* _EXTRAIT DU DOCUMENT_
En début d’année l’association de consommateurs QUE CHOISIR avait déposé plainte contre neuf groupes agro-alimentaires et cosmétiques pour n’avoir pas mentionné sur la présence de nanoparticules dans des confiseries, dentifrice ou encore déodorant.  L’association de consommateur Que Choisir avait révélé que des produits alimentaires ou cosmétiques contenaient des nanoparticules, alors que l’emballage ne les mentionnaient pas.  Là, où les dossiers peuvent se compliquer, c’est que la question de la détection des nanoparticules est très complexe et les méthodes d’analyse loin d’être uniformes ou homogènes*. 
 

Présent sous forme de poudre libre, composant minéral incorporé ou additif alimentaire ? 

*******
Il est néanmoins important de faire la distinction entre le dioxyde de titane ingéré sous forme de nanoparticules en tant qu’additif alimentaire, le dioxyde de titane inhalée sous forme de « poudre libre » (ce qui concernait plutôt le secteur industriel), le dioxyde de titane dans le domaine médical, et le dioxyde de titane en tant que minéral incorporé dans des crèmes ou autres cosmétiques. En ce qui concerne la thématique des nanoparticules dans les solaires je vous invite à lire l’article suivant, qui évoque également la question ci-dessous: 

Idée reçue  : Les produits solaires bio contiennent tous des « nanoparticules » de filtres minéraux.

Faux ! 

Les produits solaires bio contiennent des écrans minéraux (dioxyde de titane et oxyde de zinc) micronisés, parfois enrobés, mais  micronisés ne veut pas dire «nanoparticules»

Les nanoparticules sont définies comme des éléments dont la taille se situe sur une échelle de 1 à 100 nm. Depuis 2013, la législation prévoit que les composants utilisés sous forme de «nanoparticules» doivent être déclarés avec le symbole (Nano). L’obligation de déclaration sur l’emballage rend l’identification plus facile.

Petit rappel : les solaires bio contiennent uniquement des filtres UV minéraux, les produits conventionnels principalement des filtres UV de synthèse chimiques ou parfois un mélange entre des filtres de synthèse et des filtres minéraux.

(Entrées de données enregistrées)

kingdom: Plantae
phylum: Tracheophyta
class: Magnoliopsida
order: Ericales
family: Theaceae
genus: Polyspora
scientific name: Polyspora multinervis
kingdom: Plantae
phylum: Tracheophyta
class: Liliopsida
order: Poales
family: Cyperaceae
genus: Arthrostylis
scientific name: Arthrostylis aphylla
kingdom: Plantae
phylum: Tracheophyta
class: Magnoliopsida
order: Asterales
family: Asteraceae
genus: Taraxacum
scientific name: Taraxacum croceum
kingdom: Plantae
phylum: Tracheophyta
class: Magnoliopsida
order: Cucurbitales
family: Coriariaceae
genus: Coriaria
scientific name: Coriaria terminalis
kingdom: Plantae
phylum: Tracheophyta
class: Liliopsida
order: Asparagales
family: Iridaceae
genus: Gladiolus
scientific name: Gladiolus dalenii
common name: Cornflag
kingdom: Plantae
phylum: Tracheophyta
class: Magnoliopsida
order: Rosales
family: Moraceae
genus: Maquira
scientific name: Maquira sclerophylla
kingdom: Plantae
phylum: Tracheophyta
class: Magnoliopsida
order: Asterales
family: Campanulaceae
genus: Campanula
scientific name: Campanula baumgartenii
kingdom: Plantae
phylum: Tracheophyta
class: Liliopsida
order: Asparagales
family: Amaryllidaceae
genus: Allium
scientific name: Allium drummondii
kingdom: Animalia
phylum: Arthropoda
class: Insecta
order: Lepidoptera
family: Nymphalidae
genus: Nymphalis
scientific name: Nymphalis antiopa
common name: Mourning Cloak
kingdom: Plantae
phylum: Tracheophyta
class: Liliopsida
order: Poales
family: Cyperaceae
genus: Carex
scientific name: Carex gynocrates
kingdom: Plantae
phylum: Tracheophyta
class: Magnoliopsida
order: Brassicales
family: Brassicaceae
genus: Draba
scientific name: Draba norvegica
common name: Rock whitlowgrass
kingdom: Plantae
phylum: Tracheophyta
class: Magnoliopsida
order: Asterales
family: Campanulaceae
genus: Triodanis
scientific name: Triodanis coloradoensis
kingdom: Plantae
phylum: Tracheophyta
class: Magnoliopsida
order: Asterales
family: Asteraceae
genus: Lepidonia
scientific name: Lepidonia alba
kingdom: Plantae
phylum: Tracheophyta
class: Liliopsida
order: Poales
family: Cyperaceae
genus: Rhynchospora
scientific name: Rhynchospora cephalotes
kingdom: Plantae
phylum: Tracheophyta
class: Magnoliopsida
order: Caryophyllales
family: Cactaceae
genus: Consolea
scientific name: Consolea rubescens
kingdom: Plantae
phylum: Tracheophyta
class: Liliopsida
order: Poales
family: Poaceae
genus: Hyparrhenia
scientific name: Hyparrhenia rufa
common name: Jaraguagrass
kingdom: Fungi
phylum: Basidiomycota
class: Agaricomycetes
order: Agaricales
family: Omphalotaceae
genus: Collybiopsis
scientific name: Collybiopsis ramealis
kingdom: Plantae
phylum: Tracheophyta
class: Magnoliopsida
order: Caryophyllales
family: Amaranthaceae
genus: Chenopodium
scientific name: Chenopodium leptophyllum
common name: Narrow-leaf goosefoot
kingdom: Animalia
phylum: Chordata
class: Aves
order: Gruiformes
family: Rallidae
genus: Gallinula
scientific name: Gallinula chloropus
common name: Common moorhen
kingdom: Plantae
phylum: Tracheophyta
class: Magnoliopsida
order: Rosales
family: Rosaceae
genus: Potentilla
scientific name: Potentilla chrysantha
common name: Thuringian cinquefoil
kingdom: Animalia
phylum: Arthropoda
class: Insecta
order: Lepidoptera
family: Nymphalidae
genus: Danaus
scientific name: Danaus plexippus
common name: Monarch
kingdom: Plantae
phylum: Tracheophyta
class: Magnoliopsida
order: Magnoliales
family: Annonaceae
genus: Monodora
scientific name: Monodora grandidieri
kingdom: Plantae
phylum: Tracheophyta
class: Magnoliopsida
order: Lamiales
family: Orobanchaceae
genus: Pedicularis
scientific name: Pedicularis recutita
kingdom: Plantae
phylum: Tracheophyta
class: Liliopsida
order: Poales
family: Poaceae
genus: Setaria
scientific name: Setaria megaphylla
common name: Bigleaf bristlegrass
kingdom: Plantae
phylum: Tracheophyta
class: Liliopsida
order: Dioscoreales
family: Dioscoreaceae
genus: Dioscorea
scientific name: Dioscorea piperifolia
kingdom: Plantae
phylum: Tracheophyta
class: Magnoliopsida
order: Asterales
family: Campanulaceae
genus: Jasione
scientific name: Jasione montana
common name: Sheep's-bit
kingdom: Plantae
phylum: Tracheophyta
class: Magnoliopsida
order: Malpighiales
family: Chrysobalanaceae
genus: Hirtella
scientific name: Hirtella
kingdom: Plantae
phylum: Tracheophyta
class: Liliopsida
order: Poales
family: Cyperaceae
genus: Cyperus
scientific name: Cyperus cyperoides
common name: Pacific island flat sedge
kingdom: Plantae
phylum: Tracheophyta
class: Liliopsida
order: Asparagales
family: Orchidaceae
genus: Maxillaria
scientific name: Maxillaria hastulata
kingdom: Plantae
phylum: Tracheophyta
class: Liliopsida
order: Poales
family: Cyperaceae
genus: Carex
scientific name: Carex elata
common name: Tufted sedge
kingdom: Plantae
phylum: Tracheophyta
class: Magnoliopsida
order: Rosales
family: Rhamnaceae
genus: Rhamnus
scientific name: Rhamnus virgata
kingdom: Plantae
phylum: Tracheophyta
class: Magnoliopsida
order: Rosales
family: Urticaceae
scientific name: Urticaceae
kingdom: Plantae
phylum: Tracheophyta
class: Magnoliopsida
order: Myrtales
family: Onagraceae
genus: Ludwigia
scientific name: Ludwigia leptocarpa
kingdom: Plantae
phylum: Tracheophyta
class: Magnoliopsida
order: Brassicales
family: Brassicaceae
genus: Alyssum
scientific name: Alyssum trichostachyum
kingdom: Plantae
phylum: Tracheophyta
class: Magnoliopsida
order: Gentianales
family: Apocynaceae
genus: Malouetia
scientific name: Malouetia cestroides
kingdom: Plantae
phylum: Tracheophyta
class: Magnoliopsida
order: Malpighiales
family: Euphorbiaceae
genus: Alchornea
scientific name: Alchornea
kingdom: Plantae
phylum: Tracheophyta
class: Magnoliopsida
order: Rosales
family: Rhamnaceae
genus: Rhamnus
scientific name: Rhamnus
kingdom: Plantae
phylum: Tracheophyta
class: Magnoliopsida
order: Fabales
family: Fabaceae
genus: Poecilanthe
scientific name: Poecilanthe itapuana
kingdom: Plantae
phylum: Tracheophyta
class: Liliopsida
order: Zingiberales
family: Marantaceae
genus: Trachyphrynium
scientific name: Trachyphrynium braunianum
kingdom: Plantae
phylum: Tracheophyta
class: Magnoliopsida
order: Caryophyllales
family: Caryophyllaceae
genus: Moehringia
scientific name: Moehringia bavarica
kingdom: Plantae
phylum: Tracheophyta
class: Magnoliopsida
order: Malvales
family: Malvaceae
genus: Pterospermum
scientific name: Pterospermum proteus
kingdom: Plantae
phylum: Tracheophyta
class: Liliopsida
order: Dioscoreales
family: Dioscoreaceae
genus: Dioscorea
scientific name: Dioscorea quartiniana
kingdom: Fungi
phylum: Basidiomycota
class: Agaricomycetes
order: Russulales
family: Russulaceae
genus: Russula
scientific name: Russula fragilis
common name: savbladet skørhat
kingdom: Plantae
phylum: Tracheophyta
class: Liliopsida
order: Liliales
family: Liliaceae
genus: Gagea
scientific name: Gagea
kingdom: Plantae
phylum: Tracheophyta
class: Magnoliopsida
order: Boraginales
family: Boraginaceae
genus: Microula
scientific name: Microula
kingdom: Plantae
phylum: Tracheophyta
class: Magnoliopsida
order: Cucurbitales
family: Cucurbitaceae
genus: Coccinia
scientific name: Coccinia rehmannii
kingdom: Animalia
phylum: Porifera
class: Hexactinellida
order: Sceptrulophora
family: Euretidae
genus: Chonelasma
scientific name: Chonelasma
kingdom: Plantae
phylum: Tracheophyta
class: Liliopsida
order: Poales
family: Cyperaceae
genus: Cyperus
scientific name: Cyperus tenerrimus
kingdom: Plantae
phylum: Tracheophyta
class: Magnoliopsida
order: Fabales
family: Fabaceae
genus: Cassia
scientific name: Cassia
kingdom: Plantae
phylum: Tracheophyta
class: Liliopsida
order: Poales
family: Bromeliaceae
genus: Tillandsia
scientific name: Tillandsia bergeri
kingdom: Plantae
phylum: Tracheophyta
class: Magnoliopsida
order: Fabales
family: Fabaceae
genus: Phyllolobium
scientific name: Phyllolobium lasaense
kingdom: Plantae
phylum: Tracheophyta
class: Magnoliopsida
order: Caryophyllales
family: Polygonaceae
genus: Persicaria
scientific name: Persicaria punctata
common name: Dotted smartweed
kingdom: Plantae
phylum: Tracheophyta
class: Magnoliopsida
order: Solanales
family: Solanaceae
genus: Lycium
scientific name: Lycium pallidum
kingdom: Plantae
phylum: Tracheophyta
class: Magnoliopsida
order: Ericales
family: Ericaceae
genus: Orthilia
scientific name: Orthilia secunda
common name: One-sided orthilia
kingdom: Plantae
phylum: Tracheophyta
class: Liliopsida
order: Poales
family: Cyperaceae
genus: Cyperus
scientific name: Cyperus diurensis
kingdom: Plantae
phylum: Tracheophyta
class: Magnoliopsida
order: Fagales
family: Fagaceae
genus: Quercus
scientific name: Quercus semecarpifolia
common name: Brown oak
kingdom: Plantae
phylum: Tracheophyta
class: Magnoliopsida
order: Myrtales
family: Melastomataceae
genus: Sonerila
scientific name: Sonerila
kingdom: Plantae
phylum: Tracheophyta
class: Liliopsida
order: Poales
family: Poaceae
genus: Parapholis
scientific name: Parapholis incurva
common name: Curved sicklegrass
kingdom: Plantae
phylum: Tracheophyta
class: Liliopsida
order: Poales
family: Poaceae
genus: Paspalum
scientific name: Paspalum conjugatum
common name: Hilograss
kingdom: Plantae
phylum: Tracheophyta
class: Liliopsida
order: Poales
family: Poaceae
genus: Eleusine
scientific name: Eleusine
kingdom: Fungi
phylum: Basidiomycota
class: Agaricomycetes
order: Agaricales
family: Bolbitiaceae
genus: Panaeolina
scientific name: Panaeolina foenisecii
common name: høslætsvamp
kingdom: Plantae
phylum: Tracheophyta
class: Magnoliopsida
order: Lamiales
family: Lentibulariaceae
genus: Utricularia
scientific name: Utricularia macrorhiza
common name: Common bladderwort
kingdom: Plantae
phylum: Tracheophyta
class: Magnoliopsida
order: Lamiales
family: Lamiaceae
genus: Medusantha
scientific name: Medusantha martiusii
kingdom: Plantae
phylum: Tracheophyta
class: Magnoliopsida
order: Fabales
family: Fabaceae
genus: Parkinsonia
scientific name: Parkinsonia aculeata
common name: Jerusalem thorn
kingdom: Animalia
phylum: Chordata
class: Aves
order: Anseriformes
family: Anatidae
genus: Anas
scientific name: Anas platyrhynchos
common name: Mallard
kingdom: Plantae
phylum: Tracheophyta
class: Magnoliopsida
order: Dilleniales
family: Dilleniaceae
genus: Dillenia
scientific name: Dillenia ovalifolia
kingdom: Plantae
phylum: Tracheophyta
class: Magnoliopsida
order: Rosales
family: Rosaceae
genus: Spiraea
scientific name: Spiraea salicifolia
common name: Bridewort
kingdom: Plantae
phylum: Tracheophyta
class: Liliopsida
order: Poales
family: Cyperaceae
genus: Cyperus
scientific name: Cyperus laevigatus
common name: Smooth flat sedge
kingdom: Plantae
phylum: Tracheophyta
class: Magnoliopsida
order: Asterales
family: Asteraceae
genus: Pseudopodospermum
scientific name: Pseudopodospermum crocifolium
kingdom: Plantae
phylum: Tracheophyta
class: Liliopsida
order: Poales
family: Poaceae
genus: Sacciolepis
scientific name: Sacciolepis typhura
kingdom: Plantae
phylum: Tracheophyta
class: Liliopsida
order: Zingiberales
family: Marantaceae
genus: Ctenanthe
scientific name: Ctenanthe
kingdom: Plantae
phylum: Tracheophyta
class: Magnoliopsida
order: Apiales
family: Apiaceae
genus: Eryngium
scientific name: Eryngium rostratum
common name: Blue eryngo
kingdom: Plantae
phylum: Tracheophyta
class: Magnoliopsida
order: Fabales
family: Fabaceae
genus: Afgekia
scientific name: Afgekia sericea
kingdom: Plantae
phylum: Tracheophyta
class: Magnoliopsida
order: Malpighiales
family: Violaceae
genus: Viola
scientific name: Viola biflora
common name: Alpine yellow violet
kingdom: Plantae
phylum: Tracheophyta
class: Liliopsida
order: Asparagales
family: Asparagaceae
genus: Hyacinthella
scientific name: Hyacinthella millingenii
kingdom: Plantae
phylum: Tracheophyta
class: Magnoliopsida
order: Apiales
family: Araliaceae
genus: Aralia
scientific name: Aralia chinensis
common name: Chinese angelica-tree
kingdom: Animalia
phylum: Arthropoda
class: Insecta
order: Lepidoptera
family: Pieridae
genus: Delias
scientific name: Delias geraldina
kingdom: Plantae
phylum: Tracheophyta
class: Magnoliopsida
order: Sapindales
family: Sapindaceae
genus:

* _CONSIGNE A_
Traduisez en anglais cette phrase de l'extrait sur les nanoparticules : « Les nanoparticules sont définies comme des éléments dont la taille se situe sur une échelle de 1 à 100 nm. »
* _CONSIGNE B_
Reprenez l'extrait sur les nanoparticules et poursuivez-le à partir de sa dernière phrase.

* _CORRIGÉ A_
Nanoparticles are defined as elements whose size falls on a scale of 1 to 100 nm.

* _CORRIGÉ B_
A notre connaissance et après avoir regardé de plus près de nombreux produits solaires, ce sont essentiellement les marques conventionnelles qui utilisent des filtres minéraux sous forme nanoparticules. Nous n’avons trouvé que quelques marques certifiées bio  qui indiqueraient la présence de nanoparticules et qui devront sans doute revoir leur formules en fonction des directives à venir des différents cahiers de charges en cosmétique naturelle et bio. Il suffit de regarder de plus près la liste des ingrédients sur l’emballage, -surtout dans la catégorie les produits « conventionnels » avec indice de protection plus élevé-, qui utilisent parfois un mélange de filtres UV de synthèse et de filtres minéraux sous formes de nanoparticules. Ces filtres UV micronisés sous forme nano seront indiqués dans la liste INCI comme par exemple le METHYLENE BIS-BENZOTRIAZOLYL TETRAMETHYLBUTYLPHENOL [nano] ou le Titanium dioxide [nano].

Sans rentrer dans un débat plus approfondi sur la problématique des nanoparticules dans les cosmétiques, il faut savoir que les différents cahiers de charges en cosmétique naturelle et bio (Cosmos, Natrue, Ecocert, BDIH, Soil Association, etc) sont en train de statuer et de se prononcer à leur sujet. La réglementation au sujet des composants évolue régulièrement, le processus d’évaluation des risques est un travail en continu, qui doit accompagner l’évolution du niveau des connaissances et des études scientifiques récentes.

*****

En ce qui concerne l’utilisation du dioxyde de titane de manière générale (hors contexte nano) dans les produits de cosmétique naturelle et bio certifiés, certains labels préconisent, dans ce contexte d’incertitude de remplacer ce composant par une alternative, lors ce qu’elle existe, comme le précise par exemple Cosmébio*. Le label précise par ailleurs à juste titre que « si le dioxyde de titane venait à être interdit par le label …. cela signifierait également qu’il y aurait plus du tout de références en matière de maquillage et de produits de protection solaire ».

 

****

Précisions : l’article date de 2017, mais est régulièrement mise à jour avec de nouvelles données.